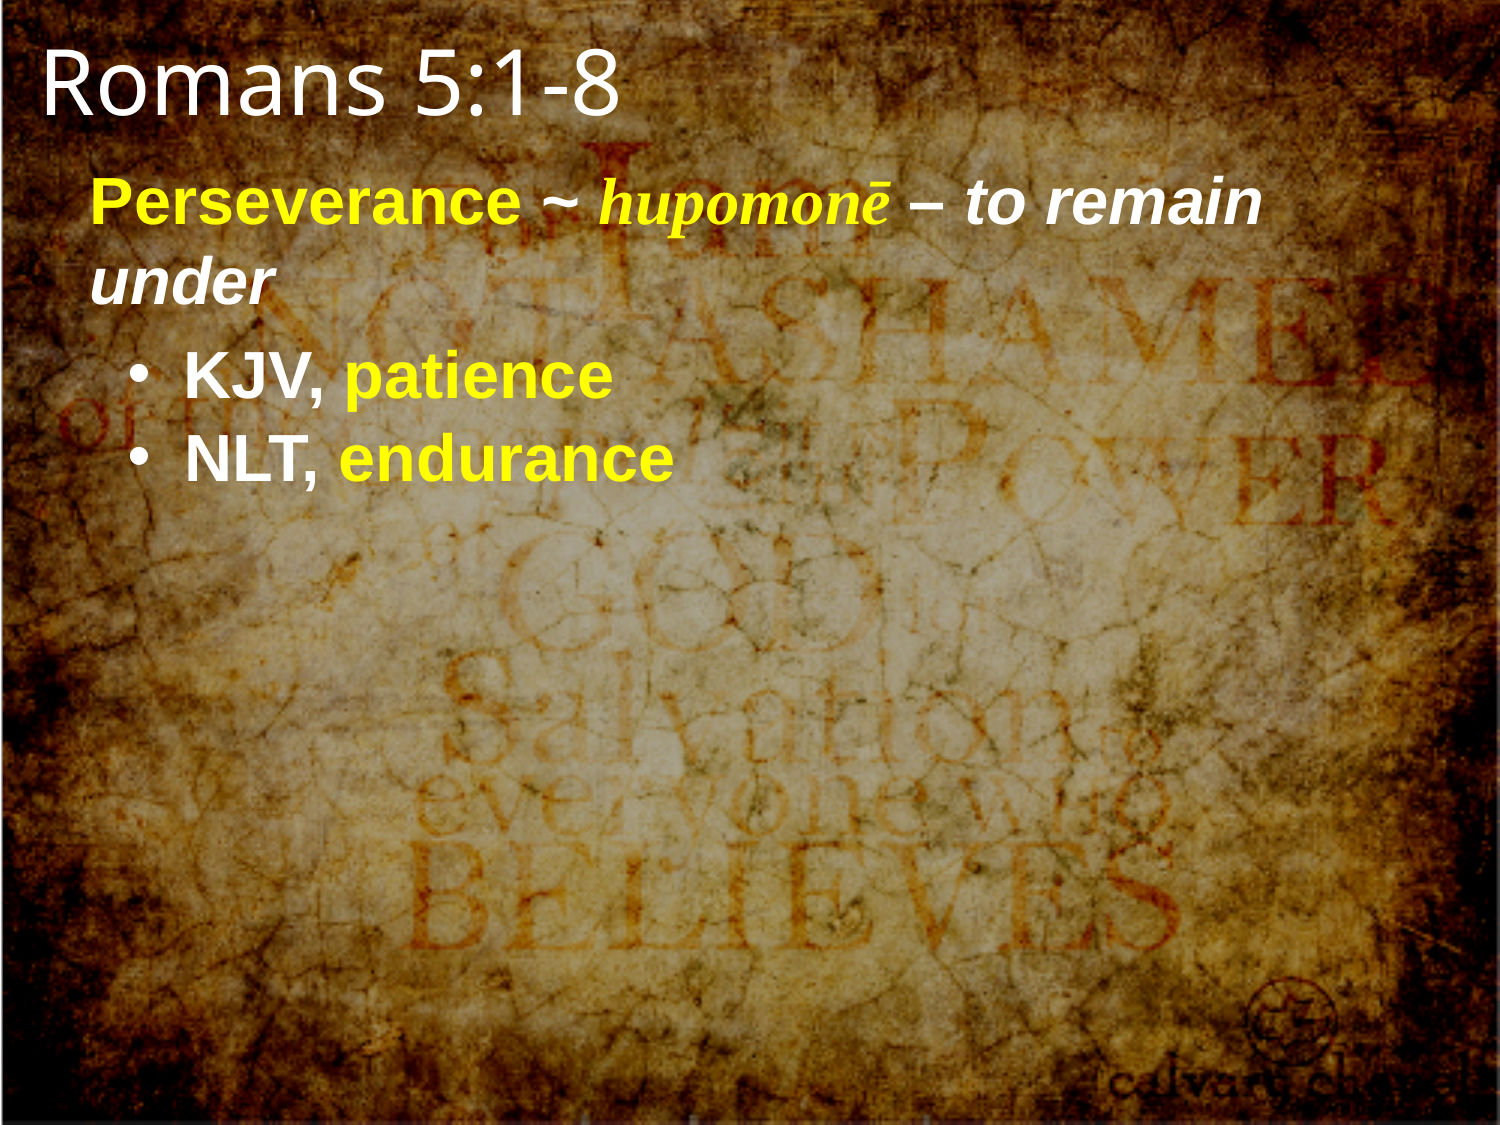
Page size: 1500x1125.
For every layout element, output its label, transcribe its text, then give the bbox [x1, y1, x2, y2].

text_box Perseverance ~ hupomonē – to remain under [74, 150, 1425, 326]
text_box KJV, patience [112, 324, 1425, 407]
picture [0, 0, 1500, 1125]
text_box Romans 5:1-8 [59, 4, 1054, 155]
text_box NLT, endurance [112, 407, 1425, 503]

------------------------------------------------

What you need to do
Although the records above contain pictures, your copy should give only their text, exactly as written.

Answer for this exercise
Page size: 1500x1125.
For every layout element, output its label, transcribe its text, then give the bbox [x1, y1, x2, y2].

text_box Perseverance ~ hupomonē – to remain under [74, 150, 1425, 326]
text_box KJV, patience [112, 324, 1425, 407]
picture [0, 0, 1500, 1125]
text_box Romans 5:1-8 [59, 4, 1054, 155]
text_box NLT, endurance [112, 407, 1425, 503]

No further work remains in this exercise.